Collaborators
Prof. Christof Holliger, Dr. Ricardo Cespedes, Chantal Seignez
Funding agency
EPFL
Project period
July 2000 – June 2002
Collaborations
Dr. J.R. van der Meer, EAWAG; Dr. D. Pieper, GBF, Braunschweig, Germany; Prof. W. Reineke, BUGHW, Wuppertal, Germany
Objectives
The major goal of this project was to characterize the composition and dynamics of the bacterial consortium present in the biotrickling filter system treating chlorobenzene-containing waste gas in order to establish the optimal operation conditions for the inoculum production and the operation of the biotrickling filter itself. More specifically, the objectives were
- to determine the composition of the bacterial consortia of the inoculum-producing bioreactor and the biotrickling filter,
- to isolate chlorobenzene-degrading bacteria from the consortia and determine their physiological and biochemical properties, their phylogenetic affiliation as well as their contribution to the total biomass and the degradation activity, and
- to analyze the dynamics and stability of these populations under different operation conditions
Results
An artificial waste gas contaminated with chlorobenzenes was treated by using the degradation capacity of a microbial community immobilized on a carrier material in a laboratory-scale biotrickling filter. The inoculum was produced in a fed-batch bioreactor. With an organic load of 2 kgC/m3 d and a retention time of 1,9 min, a removal efficiency of 85% was achieved.

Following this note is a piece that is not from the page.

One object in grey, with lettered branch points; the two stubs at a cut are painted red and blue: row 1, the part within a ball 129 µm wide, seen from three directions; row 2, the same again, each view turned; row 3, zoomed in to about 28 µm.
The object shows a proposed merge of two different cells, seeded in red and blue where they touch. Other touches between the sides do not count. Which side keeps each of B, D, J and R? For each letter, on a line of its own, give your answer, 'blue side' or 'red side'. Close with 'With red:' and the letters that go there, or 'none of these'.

The microbial community growing on the solid support was investigated by FISH, TGGE/DGGE and T-RFLP analyses. The composition of the community over the height of the biotrickling filter was very homogeneous. The community was dominated by β-proteobacteria in the fed-batch bioreactor and the biotrickling filter. The species involved, however, seemed not to be the same. In contrast, the composition of the α-proteobacteria, a minority group, was extremely stable in both systems. The detailed analysis of the microbial communities obtained in the inoculum-producing bioreactor or the biotrickling filter with either ammonium or nitrate as nitrogen source showed that the microbial communities of the biotrickling filter were different from the bioreactor communities. This indicated that the inoculum produced in the bioreactor was for the major part composed of bacteria not relevant finally in the biofilm of waste gas-treating biotrickling filter.